Global max pooling and reshaping layers. To adapt the new bottleneck layer, at the end of the last convolutional layer in the encoder, a global max pooling layer is applied to get a one-dimensional output. Following the application of the bottleneck layer, a bidimensional feature map of size $16\times 16$ is reconstructed by adding a 256-sized fully-connected layer and then reshaping its output.

Appendix B Dataset splits

Dividing a dataset in splits is a mandatory practice in machine learning experiments to ensure rigorous results and to avoid data leakage, as it could lead to overly optimistic performance estimates and poor generalization of the models to new data. When dealing with hybrid models with multiple steps in the pipeline, special care must be taken.

In semantic segmentation, the label is the binary mask. During the training of the U-Net architecture, some of the mask information from the training samples is being fed to the network through backpropagation. Therefore, the U-Net training samples should not be used in later stages for quantum experiments. Figure B.1 illustrates the approximation for this work to avoid such phenomenon.

Appendix C Numerical experiments

Presented here are additional numerical findings not featured in the main text. In Figure C.1, we explore all the NQK construction scenarios, encompassing $p=2$ and $p=3$ features, optimal and sub-optimal QNN training methods, and $n=2$ and $n=3$ qubits. As discussed in the main text, employing $p=2$ features yields superior performance for this architecture and classification task. We can also observe no improvement when transitioning from $n=2$ to $n=3$ qubits in this context.

Appendix D Hyperparameters for the classical benchmark

In order to obtain reliable and robust classical results on the dataset to compare with the quantum approaches, a randomized search of the hyperparameters for the selected models (SVC and Random Forest) was performed. It should be noted that the randomised search is not guaranteed to reach the global optimum in the parameter space, but with sufficient iterations it retrieves a satisfactory approximation. The number of iterations set for these experiments was set to 5000.
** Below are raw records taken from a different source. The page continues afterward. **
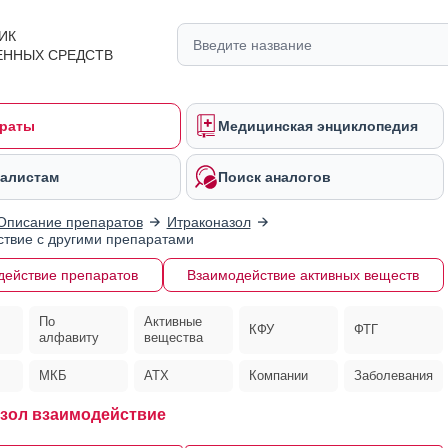
ИК
ЕННЫХ СРЕДСТВ
раты
Медицинская энциклопедия
алистам
Поиск аналогов
Описание препаратов
Итраконазол
твие с другими препаратами
действие препаратов
Взаимодействие активных веществ
По
Активные
КФУ
ФТГ
алфавиту
вещества
МКБ
АТХ
Компании
Заболевания
зол взаимодействие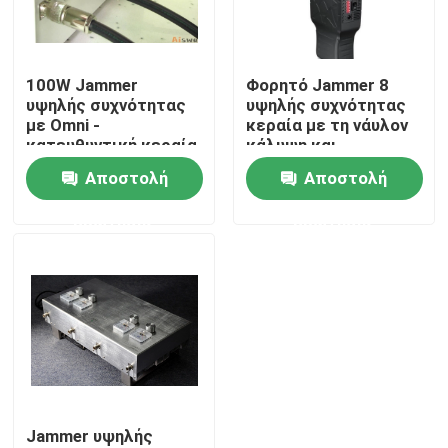
Σχετικά με εμάς
100W Jammer
Φορητό Jammer 8
υψηλής συχνότητας
υψηλής συχνότητας
Ξενάγηση στο εργοστάσιο
με Omni -
κεραία με τη νάυλον
κατευθυντική κεραία
κάλυψη και
για το τηλέφωνο 4G
χτισμένος στην
Αποστολή
Αποστολή
Ελεγχος ποιότητας
LTE κυττάρων
μπαταρία
ερώτησης
ερώτησης
Ζητήστε μια προσφορά
Jammers κηφήνων
Ραδιο Jammer σημάτων
Jammer υψηλής
Jammer ραδιοσυχνότητας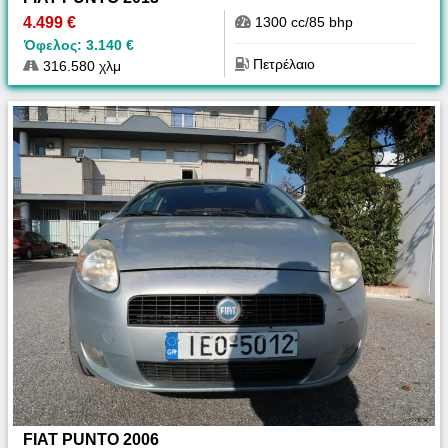
4.499 €
1300 cc/85 bhp
Όφελος: 3.140 €
Πετρέλαιο
316.580 χλμ
FIAT PUNTO 2006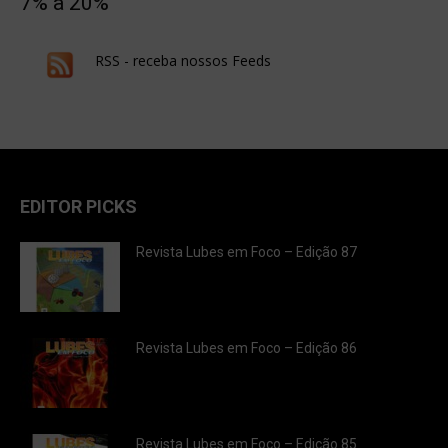
7% a 20%
RSS - receba nossos Feeds
EDITOR PICKS
Revista Lubes em Foco – Edição 87
Revista Lubes em Foco – Edição 86
Revista Lubes em Foco – Edição 85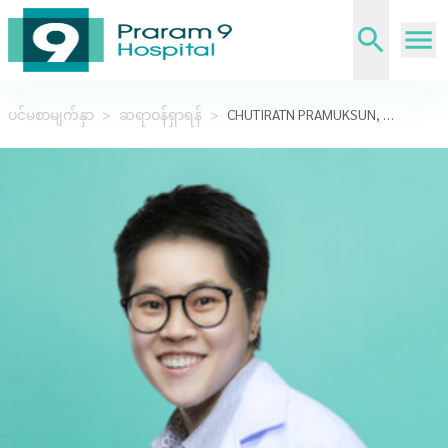
ပင်မစာမျက်နှာ
>
ဆရာဝန်ရှာရန်
>
CHUTIRATN PRAMUKSUN, MD.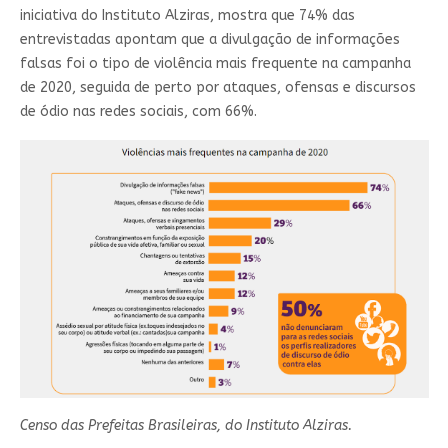
iniciativa do Instituto Alziras, mostra que 74% das
entrevistadas apontam que a divulgação de informações
falsas foi o tipo de violência mais frequente na campanha
de 2020, seguida de perto por ataques, ofensas e discursos
de ódio nas redes sociais, com 66%.
Censo das Prefeitas Brasileiras, do Instituto Alziras.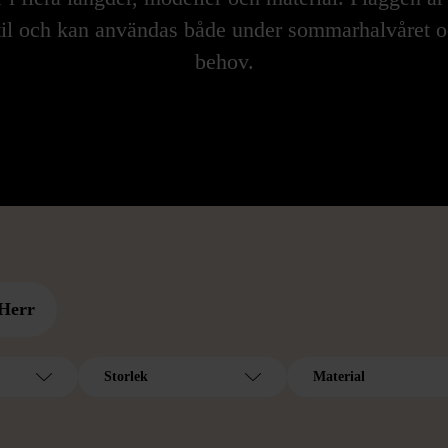
til och kan användas både under sommarhalvåret o
behov.
Herr
Storlek
Material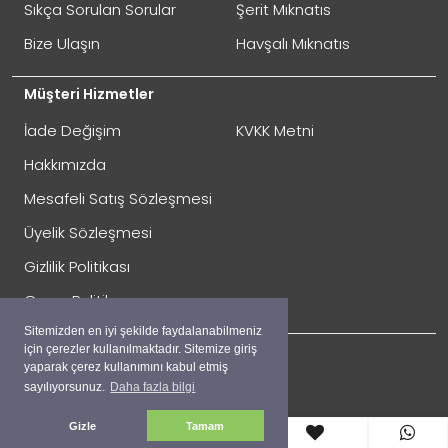
GÖNDER
Sıkça Sorulan Sorular
Şerit Mıknatıs
Bize Ulaşın
Havşalı Mıknatıs
Müşteri Hizmetler
İade Değişim
KVKK Metni
Hakkımızda
Mesafeli Satış Sözleşmesi
Üyelik Sözleşmesi
İade Gönderimi Nasıl Yapılır?
Gizlilik Politikası
Çerez Politikası
Sitemizden en iyi şekilde faydalanabilmeniz
için çerezler kullanılmaktadır. Sitemize giriş
yaparak çerez kullanımını kabul etmiş
sayılıyorsunuz.
Daha fazla bilgi
Sosyal
Facebook
Gizle
Tamam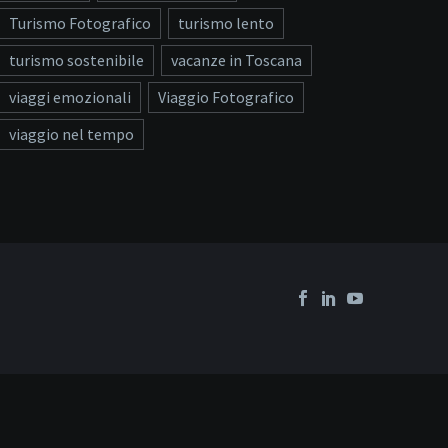
Turismo Fotografico
turismo lento
turismo sostenibile
vacanze in Toscana
viaggi emozionali
Viaggio Fotografico
viaggio nel tempo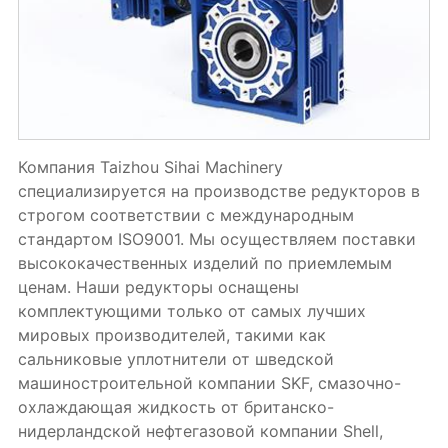
Компания Taizhou Sihai Machinery
специализируется на производстве редукторов в
строгом соответствии с международным
стандартом ISO9001. Мы осуществляем поставки
высококачественных изделий по приемлемым
ценам. Наши редукторы оснащены
комплектующими только от самых лучших
мировых производителей, такими как
сальниковые уплотнители от шведской
машиностроительной компании SKF, смазочно-
охлаждающая жидкость от британско-
нидерландской нефтегазовой компании Shell,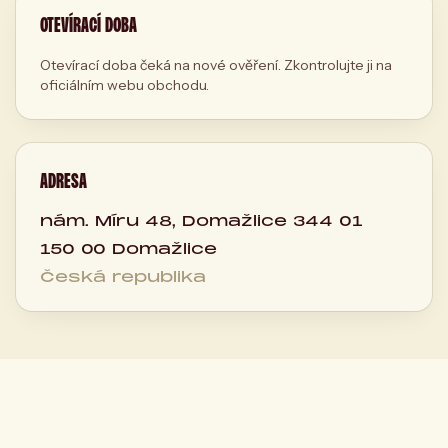
OTEVÍRACÍ DOBA
Otevírací doba čeká na nové ověření. Zkontrolujte ji na
oficiálním webu obchodu.
ADRESA
nám. Míru 48, Domažlice 344 01
150 00 Domažlice
Česká republika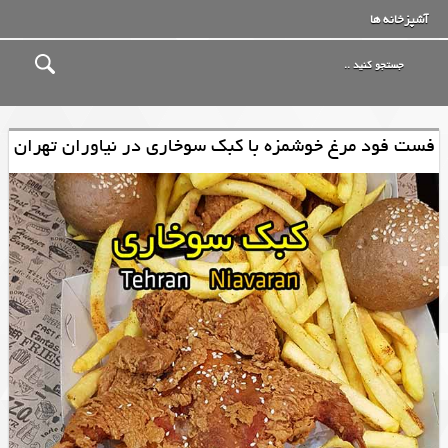
آشپزخانه ها
فست فود مرغ خوشمزه با کبک سوخاری در نیاوران تهران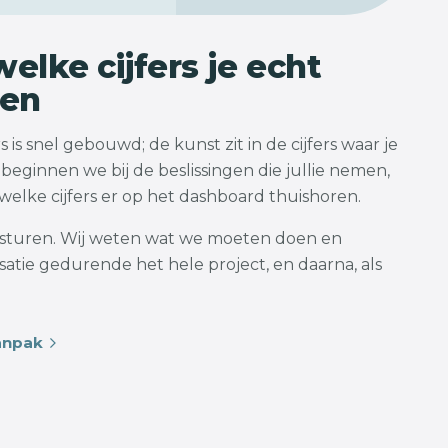
elke cijfers je echt
pen
 is snel gebouwd; de kunst zit in de cijfers waar je
beginnen we bij de beslissingen die jullie nemen,
elke cijfers er op het dashboard thuishoren.
e sturen. Wij weten wat we moeten doen en
atie gedurende het hele project, en daarna, als
anpak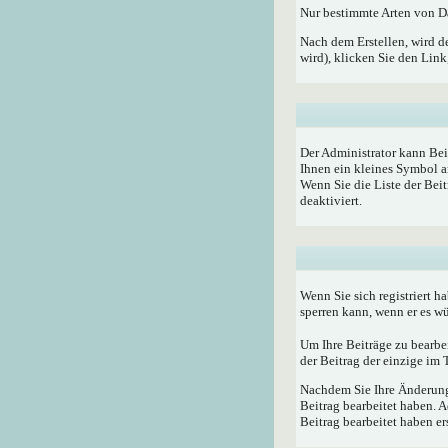
Nur bestimmte Arten von Da
Nach dem Erstellen, wird d
wird), klicken Sie den Lin
Der Administrator kann Bei
Ihnen ein kleines Symbol a
Wenn Sie die Liste der Bei
deaktiviert.
Wenn Sie sich registriert h
sperren kann, wenn er es w
Um Ihre Beiträge zu bearbe
der Beitrag der einzige im
Nachdem Sie Ihre Änderunge
Beitrag bearbeitet haben. 
Beitrag bearbeitet haben e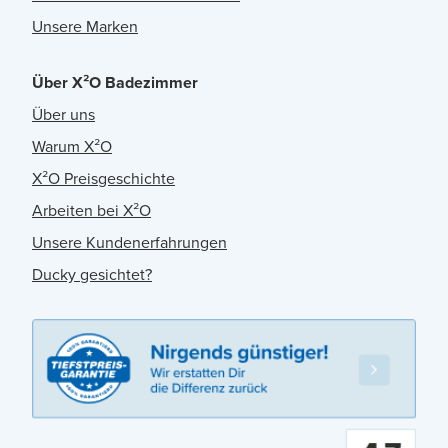
Unsere Marken
Über X²O Badezimmer
Über uns
Warum X²O
X²O Preisgeschichte
Arbeiten bei X²O
Unsere Kundenerfahrungen
Ducky gesichtet?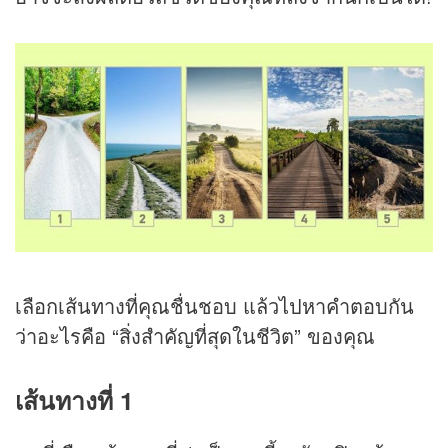
เลือกเส้นทางที่คุณชื่นชอบ แล้วไปหาคำตอบกัน
ว่าอะไรคือ “สิ่งสำคัญที่สุดในชีวิต” ของคุณ
เส้นทางที่ 1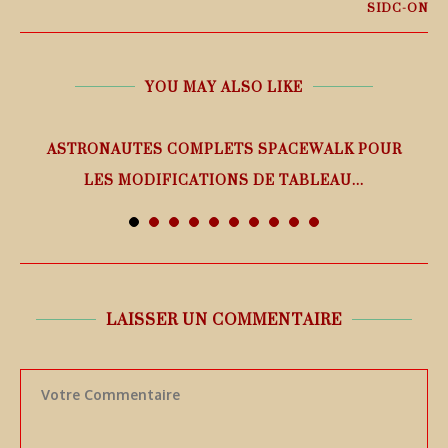
SIDC-ON
YOU MAY ALSO LIKE
ASTRONAUTES COMPLETS SPACEWALK POUR
LES MODIFICATIONS DE TABLEAU...
7 août 2026
LAISSER UN COMMENTAIRE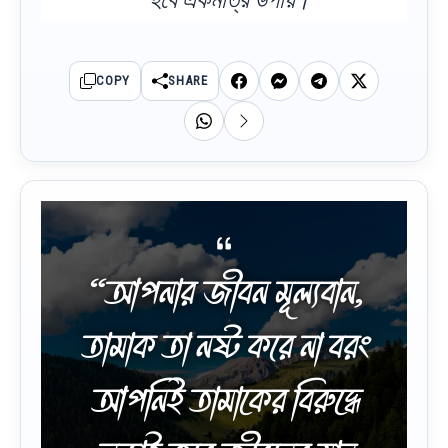
COPY
SHARE
“আপনার জীবন মূল্যবান,
তামাক তা নষ্ট করে না বরং
আপনিই তামাকের বিরুদ্ধে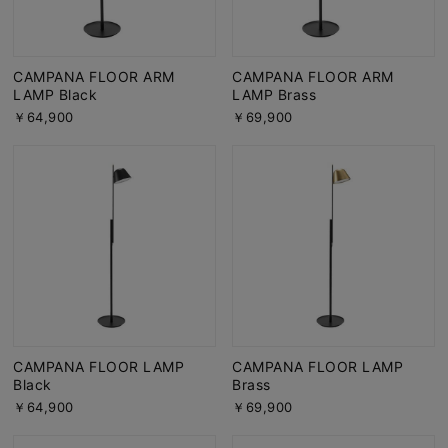
CAMPANA FLOOR ARM
CAMPANA FLOOR ARM
LAMP Black
LAMP Brass
￥64,900
￥69,900
CAMPANA FLOOR LAMP
CAMPANA FLOOR LAMP
Black
Brass
￥64,900
￥69,900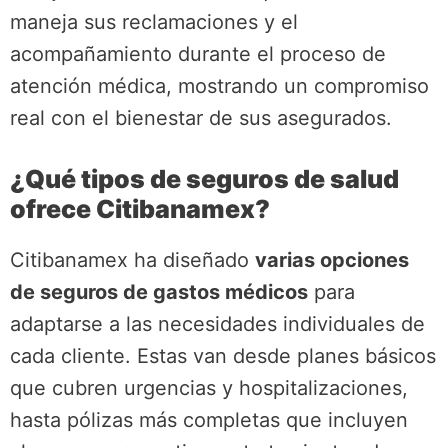
maneja sus reclamaciones y el
acompañamiento durante el proceso de
atención médica, mostrando un compromiso
real con el bienestar de sus asegurados.
¿Qué tipos de seguros de salud
ofrece Citibanamex?
Citibanamex ha diseñado
varias opciones
de seguros de gastos médicos
para
adaptarse a las necesidades individuales de
cada cliente. Estas van desde planes básicos
que cubren urgencias y hospitalizaciones,
hasta pólizas más completas que incluyen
To ensure a fair comparison, the models were initially tested with the same number of features as the NQK experiments ( $p\in\{2,3\}$ ). Subsequently, the number of components was also set as an hyperparameter on the search, as the original embeddings are of size 64. Tables 2 and 3 present the values of the hyperparameters identified through the randomized search for each model.

In SVM classifiers, the key hyperparameters are kernel, C, and gamma. The kernel function (e.g., linear, polynomial, RBF) transforms input data to find the optimal hyperplane for classification. The C parameter controls the trade-off between low training error and generalization. The gamma parameter, specific to RBF, polynomial, and sigmoid kernels, defines the influence range of a single training example. In the case of Table 2, even though the parameter gamma is optimized, it has no influence, because the optimal selected kernel is linear in all three cases.

Model	n_components	kernel	C	gamma
SVC	$p=2$	linear	9.53	0.016
	$p=3$	linear	10.09	0.079
	$p=45$	linear	10.04	0.085

Table 2: Optimal values for the hyperparameters of the SVC found by the randomized search

In Random Forest classifiers, some of the key hyperparameters are n_estimators, max_depth, and max_features. The n_estimators parameter specifies the number of trees in the forest, where more trees generally improve performance but increase computational cost. The max_depth parameter controls the maximum depth of each tree, preventing overfitting by limiting how deep the trees can grow. The max_features parameter determines the number of features to consider when looking for the best split, balancing between the model’s accuracy and computational efficiency.

Model	n_components	n_estimators	max_depth	max_features
Random Forest	$p=2$	72	40	sqrt
	$p=3$	197	96	sqrt
	$p=10$	103	13	sqrt

Table 3: Optimal values for the hyperparameters of the Random Forest classifier found by the randomized search

In order to ensure the reproducibility of the results, all of these classical experiments have been conducted using the scikit-learn Python library.